Masaaki Taira, a member of the Japanese House of Representatives, heralded this development, highlighting its potential to boost the nation’s Web3 community and attract innovative ventures to the country.

Furthermore, Japan is taking careful steps toward the introduction of a digital yen, with discussions around its issuance slated for the spring of 2024. However, the decision to officially launch the digital yen will not be made until after a national discussion, expected no earlier than 2026.

The trial also included scenarios where a single user possessed multiple accounts with multiple intermediaries. Additionally, user convenience in initiating and scheduling payments was evaluated during this phase of the experiment to assess the CBDC’s ability to facilitate smooth payment transactions.

Earlier in 2023, Japan’s Finance Ministry created an advisory panel to look at the feasibility of issuing a central bank digital currency.

The launch of the panel coincides with the start of a CBDC pilot program following two years of proofs of concept (PoC). The BOJ, financial institutions and other private-sector participants will conduct simulated transactions under the pilot program in a test environment. However, the central bank does not plan to conduct actual transactions among retailers and consumers.
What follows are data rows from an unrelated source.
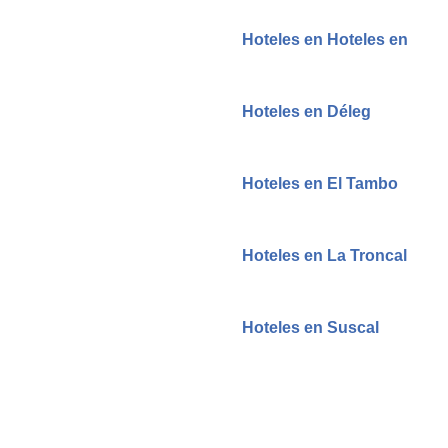
Hoteles en Hoteles en
Hoteles en Déleg
Hoteles en El Tambo
Hoteles en La Troncal
Hoteles en Suscal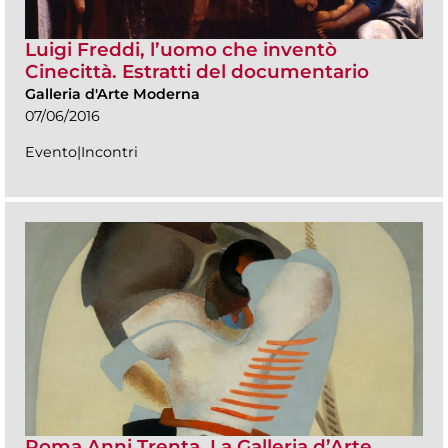
Luigi Freddi, l’uomo che inventò
Cinecittà. Estratti del documentario
Galleria d'Arte Moderna
07/06/2016
Evento|Incontri
Roma Anni Trenta. La Galleria d’Arte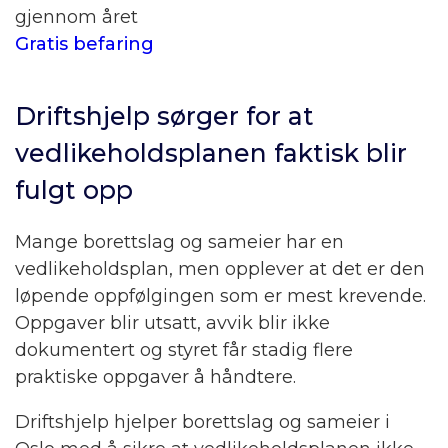
gjennom året
Gratis befaring
Driftshjelp sørger for at
vedlikeholdsplanen faktisk blir
fulgt opp
Mange borettslag og sameier har en
vedlikeholdsplan, men opplever at det er den
løpende oppfølgingen som er mest krevende.
Oppgaver blir utsatt, avvik blir ikke
dokumentert og styret får stadig flere
praktiske oppgaver å håndtere.
Driftshjelp hjelper borettslag og sameier i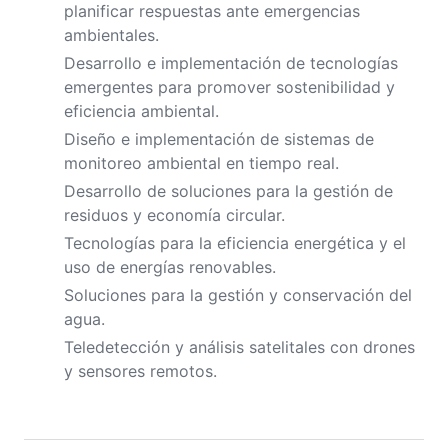
planificar respuestas ante emergencias
ambientales.
Desarrollo e implementación de tecnologías
emergentes para promover sostenibilidad y
eficiencia ambiental.
Diseño e implementación de sistemas de
monitoreo ambiental en tiempo real.
Desarrollo de soluciones para la gestión de
residuos y economía circular.
Tecnologías para la eficiencia energética y el
uso de energías renovables.
Soluciones para la gestión y conservación del
agua.
Teledetección y análisis satelitales con drones
y sensores remotos.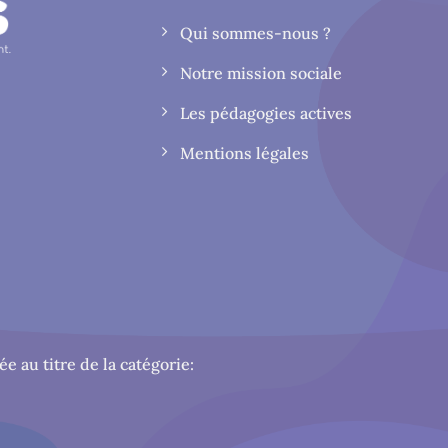
Qui sommes-nous ?
Notre mission sociale
Les pédagogies actives
Mentions légales
ée au titre de la catégorie: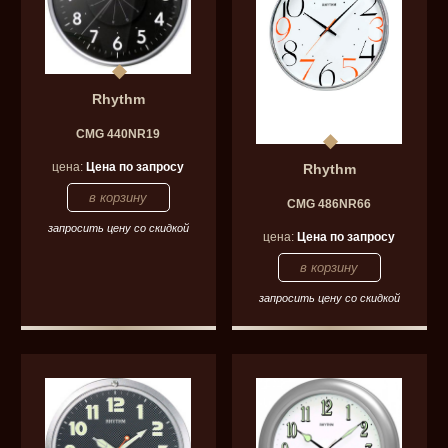
Rhythm
CMG 440NR19
цена:
Цена по запросу
Rhythm
CMG 486NR66
запросить цену со скидкой
цена:
Цена по запросу
запросить цену со скидкой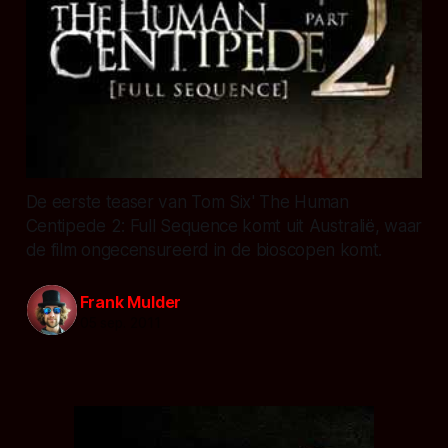
De eerste teaser van Tom Six' The Human
Centipede 2: Full Sequence komt uit Australië, waar
de film ongecensureerd in de bioscopen komt.
Frank Mulder
05 sep. 2011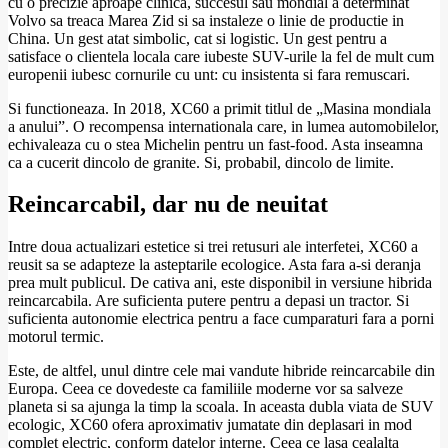
cu o precizie aproape clinica, succesul sau mondial a determinat
Volvo sa treaca Marea Zid si sa instaleze o linie de productie in
China. Un gest atat simbolic, cat si logistic. Un gest pentru a
satisface o clientela locala care iubeste SUV-urile la fel de mult cum
europenii iubesc cornurile cu unt: cu insistenta si fara remuscari.
Si functioneaza. In 2018, XC60 a primit titlul de „Masina mondiala
a anului”. O recompensa internationala care, in lumea automobilelor,
echivaleaza cu o stea Michelin pentru un fast-food. Asta inseamna
ca a cucerit dincolo de granite. Si, probabil, dincolo de limite.
Reincarcabil, dar nu de neuitat
Intre doua actualizari estetice si trei retusuri ale interfetei, XC60 a
reusit sa se adapteze la asteptarile ecologice. Asta fara a-si deranja
prea mult publicul. De cativa ani, este disponibil in versiune hibrida
reincarcabila. Are suficienta putere pentru a depasi un tractor. Si
suficienta autonomie electrica pentru a face cumparaturi fara a porni
motorul termic.
Este, de altfel, unul dintre cele mai vandute hibride reincarcabile din
Europa. Ceea ce dovedeste ca familiile moderne vor sa salveze
planeta si sa ajunga la timp la scoala. In aceasta dubla viata de SUV
ecologic, XC60 ofera aproximativ jumatate din deplasari in mod
complet electric, conform datelor interne. Ceea ce lasa cealalta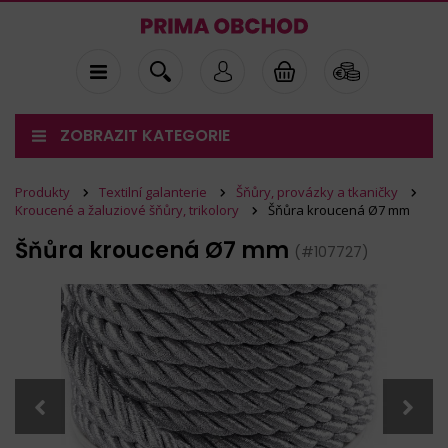
ZOBRAZIT KATEGORIE
Produkty
Textilní galanterie
Šňůry, provázky a tkaničky
Kroucené a žaluziové šňůry, trikolory
Šňůra kroucená Ø7 mm
Šňůra kroucená Ø7 mm
(#107727)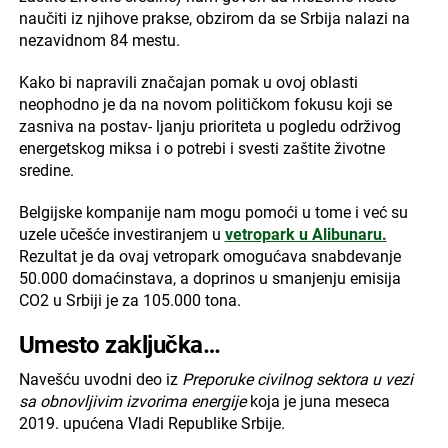
naučiti iz njihove prakse, obzirom da se Srbija nalazi na
nezavidnom 84 mestu.
Kako bi napravili značajan pomak u ovoj oblasti
neophodno je da na novom političkom fokusu koji se
zasniva na postav- ljanju prioriteta u pogledu održivog
energetskog miksa i o potrebi i svesti zaštite životne
sredine.
Belgijske kompanije nam mogu pomoći u tome i već su
uzele učešće investiranjem u
vetropark u Alibunaru.
Rezultat je da ovaj vetropark omogućava snabdevanje
50.000 domaćinstava, a doprinos u smanjenju emisija
CO2 u Srbiji je za 105.000 tona.
Umesto zaključka…
Navešću uvodni deo iz
Preporuke civilnog sektora u vezi
sa obnovljivim izvorima energije
koja je juna meseca
2019. upućena Vladi Republike Srbije.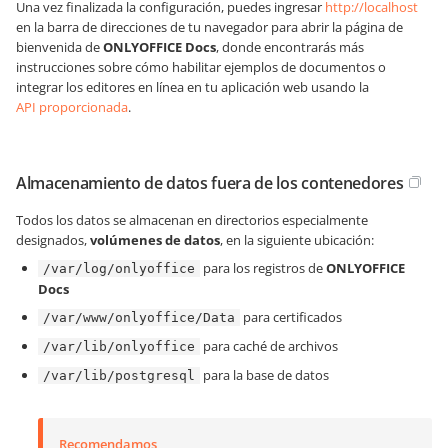
Una vez finalizada la configuración, puedes ingresar
http://localhost
en la barra de direcciones de tu navegador para abrir la página de
bienvenida de
ONLYOFFICE Docs
, donde encontrarás más
instrucciones sobre cómo habilitar ejemplos de documentos o
integrar los editores en línea en tu aplicación web usando la
API proporcionada
.
Almacenamiento de datos fuera de los contenedores
Todos los datos se almacenan en directorios especialmente
designados,
volúmenes de datos
, en la siguiente ubicación:
para los registros de
ONLYOFFICE
/var/log/onlyoffice
Docs
para certificados
/var/www/onlyoffice/Data
para caché de archivos
/var/lib/onlyoffice
para la base de datos
/var/lib/postgresql
Recomendamos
Additionally, three Japanese banks are set to develop a payment system that integrates their stablecoins on a public blockchain while satisfying legal requirements.

Japan’s financial regulator was also seeking feedback on allowing domestic distributors to handle stablecoins issued outside the country on the condition that they maintain sufficient collateral.

These steps are part of Japan’s efforts to promote the growth of its blockchain and cryptocurrency sectors in line with the government’s push for “new capitalism,” as stated by Prime Minister Fumio Kishida.